- Dah Hanu Location in Ladakh, India Dah Hanu Dah Hanu (India)
- Coordinates: 34°36′N 76°30′E﻿ / ﻿34.60°N 76.50°E
- Country: India
- Union Territory: Ladakh
- District: Sham
- Tehsil: Skurbhchan

Population (2011)
- • Total: 1,816
- Time zone: UTC+5:30 (IST)

= Dah Hanu =

Dah (also known as Dha) and Hanu are two villages of the Brokpa people of the Sham district in the Indian union territory of Ladakh. Until 2010, these were the only two villages where tourists were allowed to visit out of a number of Brokpa villages.

The two villages situated in the Dha Hanu valley, also known as Aryan valley, about 163 km northwest of Leh in Ladakh. Being at a lower altitude, Dha and Hanu is warmer than Leh, allowing for the cultivation of wine-grapes and cherries as well as apricots and walnuts.

The Brokpa people of Dah Hanu are nominally Buddhist but also worship their own animist pantheon of gods. They converted to Buddhism in the mid-nineteenth century.
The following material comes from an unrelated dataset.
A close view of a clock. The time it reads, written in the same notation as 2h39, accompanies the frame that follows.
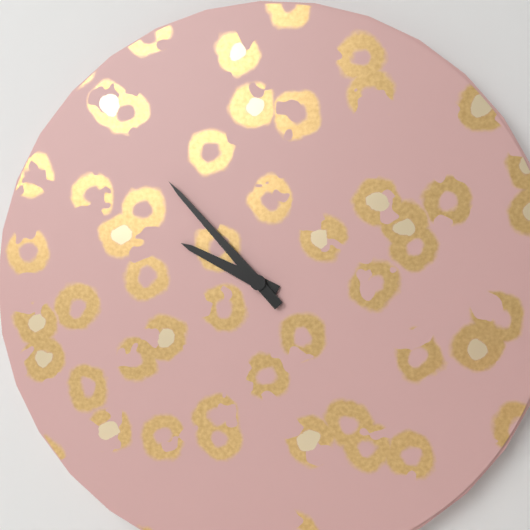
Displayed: 9h53
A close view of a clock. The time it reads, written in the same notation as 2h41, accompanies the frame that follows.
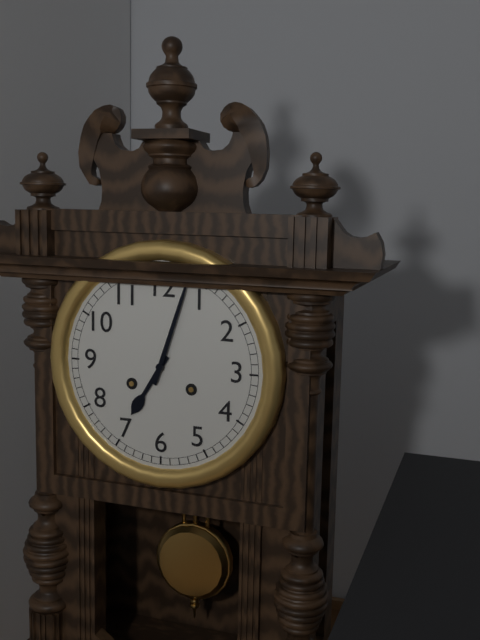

They have an Indo-European appearance in contrast to the predominant Tibeto-Mongol inhabitants of most of Ladakh. According to popular belief, the Brokpas were part of the army of Alexander the Great and came to the region over two thousand years ago.

"Some households still practice polyandry...it is the groom who pays the bride price. Women have rights of divorce."